Mr Balasingham: Mr Wills agrees that successive Sri Lankan governments have made blunders. I stand by my view that the economic chaos of Sri Lanka is self-inflicted in the sense that disastrous militaristic policies based on heavy international borrowing coupled with bad governance, bureaucratic inefficiency and widespread corruption were the contributing factors for the collapse of the economic system. I do not deny the fact that the LTTE’s defensive war campaigns that included strikes at the state’s economic targets had disastrous effects on the island’s economy. The LTTE’s armed struggle can only be characterised as reactive violence against state violence, a form of resistance against intolerable repression. Mr Wills, who should be familiar with the evolutionary history of the armed resistance movement of the Tamils knows very well that successive Sri Lankan governments, until the assumption of the present regime, adopted rigid militaristic policies that intensified the conditions of war which brought colossal destruction of the Tamil nation and led to the economic collapse of the Sinhala nation. Apart from the causal problems of the conflict Mr Wills will certainly agree that poverty and deprivation prevailing in the northeast are far worse than that of the south.
TamilNet: Mr. Ashley Wills suggests that the LTTE is expecting too much too soon by way of a peace dividend, that ‘Rome wasn’t built in a day’ as he put it. How do you respond?

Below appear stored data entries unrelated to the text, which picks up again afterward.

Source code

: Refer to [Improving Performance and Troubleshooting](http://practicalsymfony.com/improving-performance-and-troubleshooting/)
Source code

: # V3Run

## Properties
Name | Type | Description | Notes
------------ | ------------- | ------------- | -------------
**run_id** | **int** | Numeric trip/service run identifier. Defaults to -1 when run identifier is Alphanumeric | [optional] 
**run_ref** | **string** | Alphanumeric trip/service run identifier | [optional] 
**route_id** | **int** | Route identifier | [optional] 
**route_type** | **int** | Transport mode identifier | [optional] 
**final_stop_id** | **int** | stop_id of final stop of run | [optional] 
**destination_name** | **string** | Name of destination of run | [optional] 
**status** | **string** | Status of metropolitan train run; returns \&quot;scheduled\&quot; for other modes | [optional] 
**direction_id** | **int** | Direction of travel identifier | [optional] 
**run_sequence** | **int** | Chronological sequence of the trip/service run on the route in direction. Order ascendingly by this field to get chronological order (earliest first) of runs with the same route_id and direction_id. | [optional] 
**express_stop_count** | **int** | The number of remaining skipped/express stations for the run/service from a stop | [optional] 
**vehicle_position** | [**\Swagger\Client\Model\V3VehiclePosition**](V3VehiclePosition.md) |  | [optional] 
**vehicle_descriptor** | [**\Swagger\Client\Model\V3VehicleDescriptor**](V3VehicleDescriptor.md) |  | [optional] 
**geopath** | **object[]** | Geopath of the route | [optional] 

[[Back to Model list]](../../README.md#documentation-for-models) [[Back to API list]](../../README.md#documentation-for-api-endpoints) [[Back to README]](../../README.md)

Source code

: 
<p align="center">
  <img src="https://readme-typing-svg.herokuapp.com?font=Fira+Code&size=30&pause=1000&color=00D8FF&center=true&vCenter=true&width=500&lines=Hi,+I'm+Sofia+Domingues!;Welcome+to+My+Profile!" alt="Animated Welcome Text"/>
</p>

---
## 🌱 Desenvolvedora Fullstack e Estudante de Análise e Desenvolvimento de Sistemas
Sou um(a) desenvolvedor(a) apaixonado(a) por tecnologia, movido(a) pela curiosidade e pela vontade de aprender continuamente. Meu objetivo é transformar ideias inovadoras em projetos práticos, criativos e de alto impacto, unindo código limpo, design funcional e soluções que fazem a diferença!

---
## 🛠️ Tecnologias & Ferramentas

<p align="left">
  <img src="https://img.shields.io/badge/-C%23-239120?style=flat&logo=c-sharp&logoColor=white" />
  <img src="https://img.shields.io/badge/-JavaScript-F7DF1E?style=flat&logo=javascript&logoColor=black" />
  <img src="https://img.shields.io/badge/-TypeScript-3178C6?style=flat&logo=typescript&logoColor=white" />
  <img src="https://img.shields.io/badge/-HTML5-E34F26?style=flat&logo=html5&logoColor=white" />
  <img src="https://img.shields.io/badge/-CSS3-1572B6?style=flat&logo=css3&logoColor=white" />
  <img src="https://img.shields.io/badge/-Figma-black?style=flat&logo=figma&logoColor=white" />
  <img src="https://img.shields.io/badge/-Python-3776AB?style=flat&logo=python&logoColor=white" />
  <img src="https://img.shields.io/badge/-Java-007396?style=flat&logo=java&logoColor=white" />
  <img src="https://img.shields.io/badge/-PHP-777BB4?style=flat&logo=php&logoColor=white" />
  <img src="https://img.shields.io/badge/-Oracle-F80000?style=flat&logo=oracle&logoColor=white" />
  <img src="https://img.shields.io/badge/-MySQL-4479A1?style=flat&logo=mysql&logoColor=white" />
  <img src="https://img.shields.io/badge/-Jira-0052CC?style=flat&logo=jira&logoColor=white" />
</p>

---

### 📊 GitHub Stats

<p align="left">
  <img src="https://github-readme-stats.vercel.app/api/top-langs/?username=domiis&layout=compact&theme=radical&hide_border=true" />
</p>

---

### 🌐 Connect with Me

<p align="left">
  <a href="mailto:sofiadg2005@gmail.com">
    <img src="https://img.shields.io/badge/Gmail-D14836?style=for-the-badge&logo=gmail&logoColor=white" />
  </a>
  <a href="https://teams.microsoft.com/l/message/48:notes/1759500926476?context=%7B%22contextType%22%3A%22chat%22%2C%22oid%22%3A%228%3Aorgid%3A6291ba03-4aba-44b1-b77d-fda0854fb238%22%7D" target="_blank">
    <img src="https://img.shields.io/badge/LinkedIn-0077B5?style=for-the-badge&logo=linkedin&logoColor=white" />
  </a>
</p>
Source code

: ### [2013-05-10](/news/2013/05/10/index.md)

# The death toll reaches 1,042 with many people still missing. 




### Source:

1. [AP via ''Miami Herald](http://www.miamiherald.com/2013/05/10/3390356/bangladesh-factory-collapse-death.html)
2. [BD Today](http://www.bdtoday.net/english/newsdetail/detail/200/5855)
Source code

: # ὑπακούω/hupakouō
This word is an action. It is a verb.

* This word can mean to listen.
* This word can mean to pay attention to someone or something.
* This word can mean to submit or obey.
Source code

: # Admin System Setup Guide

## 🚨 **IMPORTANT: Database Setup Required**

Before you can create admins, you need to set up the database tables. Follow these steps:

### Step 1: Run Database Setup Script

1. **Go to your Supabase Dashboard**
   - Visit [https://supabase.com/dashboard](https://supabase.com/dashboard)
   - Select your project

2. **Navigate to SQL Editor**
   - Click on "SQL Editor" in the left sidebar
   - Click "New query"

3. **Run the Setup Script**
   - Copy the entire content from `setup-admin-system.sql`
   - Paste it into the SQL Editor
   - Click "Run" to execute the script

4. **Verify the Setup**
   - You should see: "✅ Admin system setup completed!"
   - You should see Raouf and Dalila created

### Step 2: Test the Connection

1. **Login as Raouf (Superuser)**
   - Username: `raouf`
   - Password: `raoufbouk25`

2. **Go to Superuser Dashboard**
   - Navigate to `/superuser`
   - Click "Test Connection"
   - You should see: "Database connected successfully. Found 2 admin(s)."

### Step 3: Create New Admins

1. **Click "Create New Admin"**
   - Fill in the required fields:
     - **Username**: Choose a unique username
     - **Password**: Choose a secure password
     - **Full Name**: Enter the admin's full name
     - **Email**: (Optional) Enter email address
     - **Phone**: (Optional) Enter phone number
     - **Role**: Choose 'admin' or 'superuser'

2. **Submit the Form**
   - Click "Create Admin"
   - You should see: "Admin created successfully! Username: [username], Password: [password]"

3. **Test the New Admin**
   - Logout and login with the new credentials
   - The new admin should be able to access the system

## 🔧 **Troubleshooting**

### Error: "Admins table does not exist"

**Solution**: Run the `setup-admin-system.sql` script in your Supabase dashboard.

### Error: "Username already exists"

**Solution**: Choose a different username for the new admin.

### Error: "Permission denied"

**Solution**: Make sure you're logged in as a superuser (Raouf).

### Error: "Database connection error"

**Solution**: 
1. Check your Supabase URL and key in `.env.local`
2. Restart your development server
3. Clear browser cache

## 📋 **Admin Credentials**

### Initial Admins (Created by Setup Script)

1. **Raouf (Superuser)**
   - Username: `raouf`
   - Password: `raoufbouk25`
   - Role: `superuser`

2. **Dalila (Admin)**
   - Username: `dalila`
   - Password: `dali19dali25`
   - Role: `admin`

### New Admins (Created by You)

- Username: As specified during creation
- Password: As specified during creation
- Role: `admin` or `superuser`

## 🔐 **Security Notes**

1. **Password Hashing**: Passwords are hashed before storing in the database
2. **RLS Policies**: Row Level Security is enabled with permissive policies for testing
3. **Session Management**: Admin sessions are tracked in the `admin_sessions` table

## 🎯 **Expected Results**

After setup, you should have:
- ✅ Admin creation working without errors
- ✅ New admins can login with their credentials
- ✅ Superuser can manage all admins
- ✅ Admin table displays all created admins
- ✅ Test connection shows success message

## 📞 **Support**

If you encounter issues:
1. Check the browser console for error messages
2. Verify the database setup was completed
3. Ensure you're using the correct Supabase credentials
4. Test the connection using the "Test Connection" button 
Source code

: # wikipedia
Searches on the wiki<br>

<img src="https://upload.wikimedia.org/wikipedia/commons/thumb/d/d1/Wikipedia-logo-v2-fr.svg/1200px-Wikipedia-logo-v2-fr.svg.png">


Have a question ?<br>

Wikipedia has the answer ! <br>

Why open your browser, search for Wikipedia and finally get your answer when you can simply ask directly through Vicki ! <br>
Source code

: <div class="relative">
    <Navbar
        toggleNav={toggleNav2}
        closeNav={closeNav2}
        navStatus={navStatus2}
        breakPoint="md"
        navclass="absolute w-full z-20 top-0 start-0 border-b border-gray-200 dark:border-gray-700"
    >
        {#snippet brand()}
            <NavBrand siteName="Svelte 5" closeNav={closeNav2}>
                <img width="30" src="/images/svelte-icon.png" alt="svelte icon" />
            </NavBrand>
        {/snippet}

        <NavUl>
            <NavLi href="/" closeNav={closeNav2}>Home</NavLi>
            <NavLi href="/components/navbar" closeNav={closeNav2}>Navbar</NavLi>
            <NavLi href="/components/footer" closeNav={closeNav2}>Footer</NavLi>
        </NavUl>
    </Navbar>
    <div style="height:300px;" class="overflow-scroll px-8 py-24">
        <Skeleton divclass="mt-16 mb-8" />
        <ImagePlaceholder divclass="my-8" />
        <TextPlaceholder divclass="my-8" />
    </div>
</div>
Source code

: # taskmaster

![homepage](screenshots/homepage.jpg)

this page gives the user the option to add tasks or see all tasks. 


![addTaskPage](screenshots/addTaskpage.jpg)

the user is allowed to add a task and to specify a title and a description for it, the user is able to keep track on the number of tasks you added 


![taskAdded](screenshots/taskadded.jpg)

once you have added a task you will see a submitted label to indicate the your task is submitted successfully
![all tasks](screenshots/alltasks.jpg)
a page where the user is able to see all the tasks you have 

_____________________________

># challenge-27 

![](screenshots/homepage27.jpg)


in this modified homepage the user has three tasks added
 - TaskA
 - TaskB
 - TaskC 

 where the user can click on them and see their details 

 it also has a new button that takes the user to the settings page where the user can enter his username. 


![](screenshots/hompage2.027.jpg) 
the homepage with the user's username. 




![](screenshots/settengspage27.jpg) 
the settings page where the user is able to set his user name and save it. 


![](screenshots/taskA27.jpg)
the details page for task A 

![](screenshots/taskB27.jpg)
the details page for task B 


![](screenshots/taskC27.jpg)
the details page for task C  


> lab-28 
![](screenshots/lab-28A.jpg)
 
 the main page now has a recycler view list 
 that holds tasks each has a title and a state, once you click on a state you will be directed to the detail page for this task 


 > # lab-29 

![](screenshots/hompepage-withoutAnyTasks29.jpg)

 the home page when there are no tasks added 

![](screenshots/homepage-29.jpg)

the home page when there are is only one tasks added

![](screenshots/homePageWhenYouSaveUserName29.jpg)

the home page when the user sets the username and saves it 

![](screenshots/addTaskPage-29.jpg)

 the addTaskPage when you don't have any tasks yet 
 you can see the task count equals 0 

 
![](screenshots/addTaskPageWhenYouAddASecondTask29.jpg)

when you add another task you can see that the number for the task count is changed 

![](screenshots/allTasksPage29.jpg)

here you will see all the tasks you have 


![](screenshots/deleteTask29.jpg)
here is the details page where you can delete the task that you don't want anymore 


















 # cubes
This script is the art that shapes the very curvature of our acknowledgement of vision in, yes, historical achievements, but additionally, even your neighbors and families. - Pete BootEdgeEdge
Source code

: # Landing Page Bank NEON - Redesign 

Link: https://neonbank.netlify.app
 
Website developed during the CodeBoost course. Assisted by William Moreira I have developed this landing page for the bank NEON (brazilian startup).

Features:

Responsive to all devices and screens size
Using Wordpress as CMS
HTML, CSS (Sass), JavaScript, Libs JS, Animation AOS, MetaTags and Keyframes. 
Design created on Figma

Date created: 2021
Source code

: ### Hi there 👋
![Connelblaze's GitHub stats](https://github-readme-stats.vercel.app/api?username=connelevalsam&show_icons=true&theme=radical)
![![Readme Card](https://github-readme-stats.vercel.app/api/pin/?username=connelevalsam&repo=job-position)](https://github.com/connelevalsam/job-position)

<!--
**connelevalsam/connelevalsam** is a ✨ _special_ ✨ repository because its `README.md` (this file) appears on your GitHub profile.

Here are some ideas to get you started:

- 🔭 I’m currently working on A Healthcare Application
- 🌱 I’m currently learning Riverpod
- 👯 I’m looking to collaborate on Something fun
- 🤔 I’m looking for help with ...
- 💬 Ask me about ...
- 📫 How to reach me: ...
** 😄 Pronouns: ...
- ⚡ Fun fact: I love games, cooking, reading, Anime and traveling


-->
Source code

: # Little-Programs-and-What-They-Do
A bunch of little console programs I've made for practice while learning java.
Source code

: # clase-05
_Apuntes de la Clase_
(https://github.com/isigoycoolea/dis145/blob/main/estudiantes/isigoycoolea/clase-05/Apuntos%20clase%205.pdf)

Mr Balasingham: There are two distinct issues here; firstly, the urgent and immediate problems faced by the Tamil people and secondly, the long-term economic development of the Tamil areas. The two should not be confused. As I have said, our present concern and intention is to pressurise the government to realise the urgency of the existential issues confronting our people. Hundreds of thousands of Tamils are being prevented from returning to their homes due to ongoing military occupation. The infrastructure of the Tamil areas, where the conflict has been raging, has been completely destroyed. We do not accept that the resettling of the displaced people and refugees, the restoration of normalcy or the rehabilitation efforts are matters to be addressed in the course of time. We have been stressing the importance of this from the outset of the peace process and are disappointed at the government’s refusal to take this issue seriously. However, the long term development of the Tamil areas is something separate to be discussed and addressed in the future.
TamilNet: The American Ambassador is questioning the economic ideology of the LTTE. What is your comment?
Mr Balasingham: I can only say that we are in favour of an open market economy based on liberal democratic values. Specific economic policies and fiscal arrangements have to be worked out in more detail in the final framework of a system of federal government at a later stage.